======== FRAGMENTO DEL TEXTO

A los cuatro años [...] la mujer con la que me habían puesto a pensión me dejó caer de encima de una cómoda. Me dañé un pie [el derecho]. Pasó meses sin decirlo y solo se dieron cuenta cuando me vinieron a buscar para enviarme al Périgord, a casa de Mme de Chalais, mi bisabuela. [...] Por entonces había pasado demasiado tiempo desde el accidente como para poder curarme. El otro pie, que a lo largo de aquel tiempo de dolor tuvo que soportar solo el peso de mi cuerpo, se había debilitado. Quedé cojo de por vida.

================
======== MATERIAL DE ESTUDIO

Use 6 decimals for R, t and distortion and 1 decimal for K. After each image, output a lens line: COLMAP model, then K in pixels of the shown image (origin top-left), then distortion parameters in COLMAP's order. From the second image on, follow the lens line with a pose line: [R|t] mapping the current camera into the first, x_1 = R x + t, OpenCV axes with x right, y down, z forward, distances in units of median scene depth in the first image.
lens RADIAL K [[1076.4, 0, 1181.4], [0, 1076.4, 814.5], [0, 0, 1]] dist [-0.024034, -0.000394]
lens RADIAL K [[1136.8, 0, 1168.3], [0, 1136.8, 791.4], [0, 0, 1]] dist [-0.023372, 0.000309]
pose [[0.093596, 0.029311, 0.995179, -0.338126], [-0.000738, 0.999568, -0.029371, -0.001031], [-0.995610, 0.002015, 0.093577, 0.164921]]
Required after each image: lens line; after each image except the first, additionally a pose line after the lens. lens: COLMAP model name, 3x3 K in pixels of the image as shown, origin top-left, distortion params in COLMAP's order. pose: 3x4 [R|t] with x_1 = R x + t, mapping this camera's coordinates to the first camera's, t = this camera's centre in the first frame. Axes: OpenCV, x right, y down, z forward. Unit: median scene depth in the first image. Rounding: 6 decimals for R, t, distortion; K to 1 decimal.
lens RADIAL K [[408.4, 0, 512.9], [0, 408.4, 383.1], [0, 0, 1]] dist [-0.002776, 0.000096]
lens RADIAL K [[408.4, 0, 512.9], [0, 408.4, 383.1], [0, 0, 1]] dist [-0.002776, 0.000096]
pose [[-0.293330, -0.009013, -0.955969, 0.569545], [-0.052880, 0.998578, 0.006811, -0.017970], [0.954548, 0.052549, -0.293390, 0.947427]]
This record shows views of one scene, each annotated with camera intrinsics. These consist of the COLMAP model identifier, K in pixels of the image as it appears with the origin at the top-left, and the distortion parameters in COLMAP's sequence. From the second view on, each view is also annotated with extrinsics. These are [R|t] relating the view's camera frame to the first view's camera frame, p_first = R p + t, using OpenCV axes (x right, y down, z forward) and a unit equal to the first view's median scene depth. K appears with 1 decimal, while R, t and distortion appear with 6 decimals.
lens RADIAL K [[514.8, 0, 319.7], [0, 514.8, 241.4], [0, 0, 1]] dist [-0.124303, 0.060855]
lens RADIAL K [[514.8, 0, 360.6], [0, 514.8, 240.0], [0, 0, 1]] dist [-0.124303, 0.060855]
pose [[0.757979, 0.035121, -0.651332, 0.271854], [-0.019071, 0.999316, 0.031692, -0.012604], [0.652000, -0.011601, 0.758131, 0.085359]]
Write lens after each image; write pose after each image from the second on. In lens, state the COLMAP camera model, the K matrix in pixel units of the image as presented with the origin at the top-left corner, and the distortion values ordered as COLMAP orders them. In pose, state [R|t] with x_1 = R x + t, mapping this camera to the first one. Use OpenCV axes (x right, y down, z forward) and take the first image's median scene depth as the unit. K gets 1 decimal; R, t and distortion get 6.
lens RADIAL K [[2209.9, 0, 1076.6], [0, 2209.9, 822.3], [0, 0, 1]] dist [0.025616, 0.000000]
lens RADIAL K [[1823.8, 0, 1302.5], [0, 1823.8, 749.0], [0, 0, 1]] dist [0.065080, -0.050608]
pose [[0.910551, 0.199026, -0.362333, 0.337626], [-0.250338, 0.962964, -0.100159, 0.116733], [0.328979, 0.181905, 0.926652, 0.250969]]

================

(QUÉ SE PIDE)
- 1) Cita del fragmento sobre el accidente el pasaje entre "A los cuatro" y "de por vida.", ambos incluidos.
- 2) Según el fragmento sobre el accidente, ¿a casa de quién iban a enviar a quien narra cuando se dieron cuenta de la lesión?
- 3) Enumera todas las consecuencias de la caída que recoge el fragmento sobre el accidente.

(RESPUESTAS DADAS)
- 1)
A los cuatro años [...] la mujer con la que me habían puesto a pensión me dejó caer de encima de una cómoda. Me dañé un pie [el derecho]. Pasó meses sin decirlo y solo se dieron cuenta cuando me vinieron a buscar para enviarme al Périgord, a casa de Mme de Chalais, mi bisabuela. [...] Por entonces había pasado demasiado tiempo desde el accidente como para poder curarme. El otro pie, que a lo largo de aquel tiempo de dolor tuvo que soportar solo el peso de mi cuerpo, se había debilitado. Quedé cojo de por vida.

- 2) A casa de Mme de Chalais, su bisabuela, en el Périgord.

- 3)
- Se dañó el pie derecho.
- Había pasado demasiado tiempo para poder curarlo.
- El otro pie se debilitó por soportar solo el peso del cuerpo.
- Quedó una cojera de por vida.